Design Retrospective cohort study using prospectively maintained clinical records.
Setting Two UK tertiary IBD centres.
Patients Patients with ulcerative colitis (UC) were given golimumab at Guy’s & St Thomas and King’s College Hospitals between September 2014 and December 2016.
Intervention Golimumab, a subcutaneously administered antitumour necrosis factor agent.
Main outcome measures Clinical disease activity was assessed at baseline and at the first clinical review following induction therapy using the Simple Clinical Colitis Activity Index (SCCAI). Response was defined as an SCCAI reduction of 3 points or more. Remission was defined as an SCCAI of less than 3.
Results Fifty-seven patients with UC completed golimumab induction therapy. Paired preinduction and postinduction SCCAI values were available for 31 patients and fell significantly from 7 (2–19) to 3 (0–11) (p<0.001). To these 31, an additional 13 patients who did not have paired SCCAI data but stopped treatment due to documented ‘non-response’ in the opinion of their supervising clinician, were added. Among this combined cohort, 23/44 (52%) had a clinical response, 15/44 (34%) achieved remission and 13/44 (30%) achieved corticosteroid-free remission.
Faecal calprotectin and CRP fell (FC: pre-induction: 1096 (15-4800) μg/g, post-induction: 114 (11-4800) μg/g, p = 0.011; n = 20; CRP: pre-induction: 4 (1-59) mg/L, post-induction: 2 (1-34) mg/L, p = 0.01 for n = 43). Post-induction endoscopy was carried out in 23 patients and a mucosal healing (Mayo 0 or 1) rate of 35% was observed.
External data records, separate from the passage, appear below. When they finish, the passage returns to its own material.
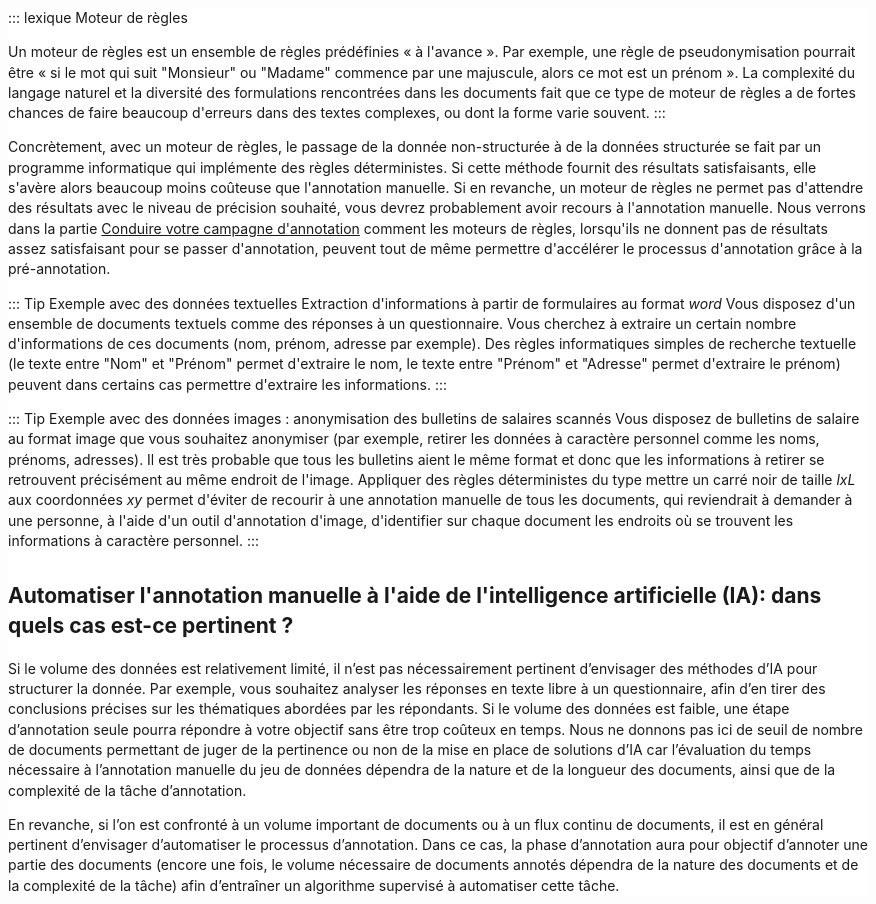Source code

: ::: lexique Moteur de règles

Un moteur de règles est un ensemble de règles prédéfinies « à l'avance ». Par exemple, une règle de pseudonymisation pourrait être « si le mot qui suit "Monsieur" ou "Madame" commence par une majuscule, alors ce mot est un prénom ». La complexité du langage naturel et la diversité des formulations rencontrées dans les documents fait que ce type de moteur de règles a de fortes chances de faire beaucoup d'erreurs dans des textes complexes, ou dont la forme varie souvent. 
:::

 Concrètement, avec un moteur de règles, le passage de la donnée non-structurée à de la données structurée se fait par un programme informatique qui implémente des règles déterministes. Si cette méthode fournit des résultats satisfaisants, elle s'avère alors beaucoup moins coûteuse que l'annotation manuelle. Si en revanche, un moteur de règles ne permet pas d'attendre des résultats avec le niveau de précision souhaité, vous devrez probablement avoir recours à l'annotation manuelle. Nous verrons dans la partie [Conduire votre campagne d'annotation](3-conduire-campagne-annotation.md) comment les moteurs de règles, lorsqu'ils ne donnent pas de résultats assez satisfaisant pour se passer d'annotation, peuvent tout de même permettre d'accélérer le processus d'annotation grâce à la pré-annotation. 

::: Tip Exemple avec des données textuelles
 Extraction d'informations à partir de formulaires au format *word*
Vous disposez d'un ensemble de documents textuels comme des réponses à un questionnaire. Vous cherchez à extraire un certain nombre d'informations de ces documents (nom, prénom, adresse par exemple). Des règles informatiques simples de recherche textuelle (le texte entre "Nom" et "Prénom" permet d'extraire le nom, le texte entre "Prénom" et "Adresse" permet d'extraire le prénom) peuvent dans certains cas permettre d'extraire les informations. 
:::


::: Tip Exemple avec des données images : anonymisation des bulletins de salaires scannés
Vous disposez de bulletins de salaire au format image que vous souhaitez anonymiser (par exemple, retirer les données à caractère personnel comme les noms, prénoms, adresses). Il est très probable que tous les bulletins aient le même format et donc que les informations à retirer se retrouvent précisément au même endroit de l'image. Appliquer des règles déterministes du type mettre un carré noir de taille *lxL* aux coordonnées *xy* permet d'éviter de recourir à une annotation manuelle de tous les documents, qui reviendrait à demander à une personne, à l'aide d'un outil d'annotation d'image, d'identifier sur chaque document les endroits où se trouvent les informations à caractère personnel. 
:::

## Automatiser l'annotation manuelle à l'aide de l'intelligence artificielle (IA): dans quels cas est-ce pertinent ?


Si le volume des données est relativement limité, il n’est pas nécessairement pertinent d’envisager des méthodes d’IA pour structurer la donnée. Par exemple, vous souhaitez analyser les réponses en texte libre à un questionnaire, afin d’en tirer des conclusions précises sur les thématiques abordées par les répondants. Si le volume des données est faible, une étape d’annotation seule pourra répondre à votre objectif sans être trop coûteux en temps. Nous ne donnons pas ici de seuil de nombre de documents permettant de juger de la pertinence ou non de la mise en place de solutions d’IA car l’évaluation du temps nécessaire à l’annotation manuelle du jeu de données dépendra de la nature et de la longueur des documents, ainsi que de la complexité de la tâche d’annotation. 

En revanche, si l’on est confronté à un volume important de documents ou à un flux continu de documents, il est en général pertinent d’envisager d’automatiser le processus d’annotation. Dans ce cas, la phase d’annotation aura pour objectif d’annoter une partie des documents (encore une fois, le volume nécessaire de documents annotés dépendra de la nature des documents et de la complexité de la tâche) afin d’entraîner un algorithme supervisé à automatiser cette tâche.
Conclusions Our experience mirrors previously reported real-world cohorts and demonstrates similar outcomes to those observed in randomised controlled trials. These data demonstrate a meaningful reduction in clinical, biochemical and endoscopic disease activity as well as a steroid-sparing effect in patients with previously refractory disease.